Sign up for a group travel adventure: People tend to bond more easily when out of their comfort zone. The experience will provide an instant group of people with whom you share a unique memory.
Take a class in something you love; enthusiasm is contagious.
Get a dog (a pet is also good for your heart) and show up every morning at your local dog park. People love to chat about their pooches.
Track down old high school or college pals who live in your area, and see if old friendships can be resumed.
Take a fresh look at your neighbors, coworkers, classmates, fellow gym bunnies -- the people you meet and greet on a regular basis. If you've been standoffish, say hello. If you've traded hellos for months, engage them in conversation.
Smile.
How to Rescue a Friendship
First you talked to each other every day, then once a week, then a few times a month. She got pregnant. You moved to another city. You got pregnant. She got divorced. Soon you were only speaking a few times a year. How do you rescue a friendship?
Make the friendship a priority.
In adolescence, "hanging out" is de rigueur, and thus teenagers tend to have a lot of friends. The multiple demands of adulthood limit opportunities to connect in this informal way. If you want to revive a dying friendship, you've got to set aside the time.
Hug it out. Since intimacy is the keystone of friendship, tell your friend how you feel, that you miss her and don't want to let this friendship slip away.
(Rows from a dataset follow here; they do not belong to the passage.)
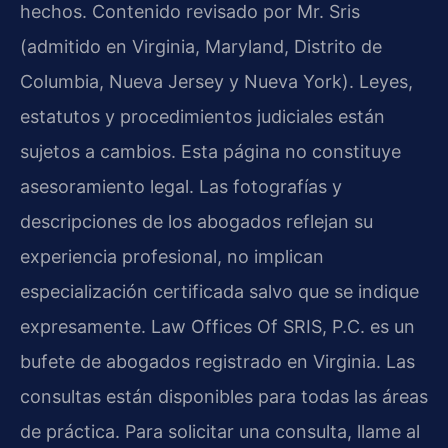
hechos. Contenido revisado por Mr. Sris
(admitido en Virginia, Maryland, Distrito de
Columbia, Nueva Jersey y Nueva York). Leyes,
estatutos y procedimientos judiciales están
sujetos a cambios. Esta página no constituye
asesoramiento legal. Las fotografías y
descripciones de los abogados reflejan su
experiencia profesional, no implican
especialización certificada salvo que se indique
expresamente. Law Offices Of SRIS, P.C. es un
bufete de abogados registrado en Virginia. Las
consultas están disponibles para todas las áreas
de práctica. Para solicitar una consulta, llame al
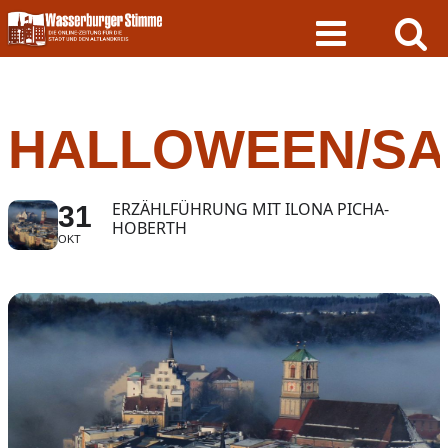
Skip
to
content
HALLOWEEN/SA
ERZÄHLFÜHRUNG MIT ILONA PICHA-
31
HOBERTH
OKT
The miracle of free long distance.
Email is the obvious easy way to keep in touch, but the phone is better. Make sure your cell plan has a lot of minutes and vow to call your friend a few times a month. Put her name on speed dial, and when you arrive at an appointment 10 minutes early, give her a buzz. You do call her on her birthday, right?
Face time.
The best remedy is spending time with your friend. If the friend lives in town, arrange a standing coffee or movie date. If the friend lives out of town, make an effort to visit each other once a year or so.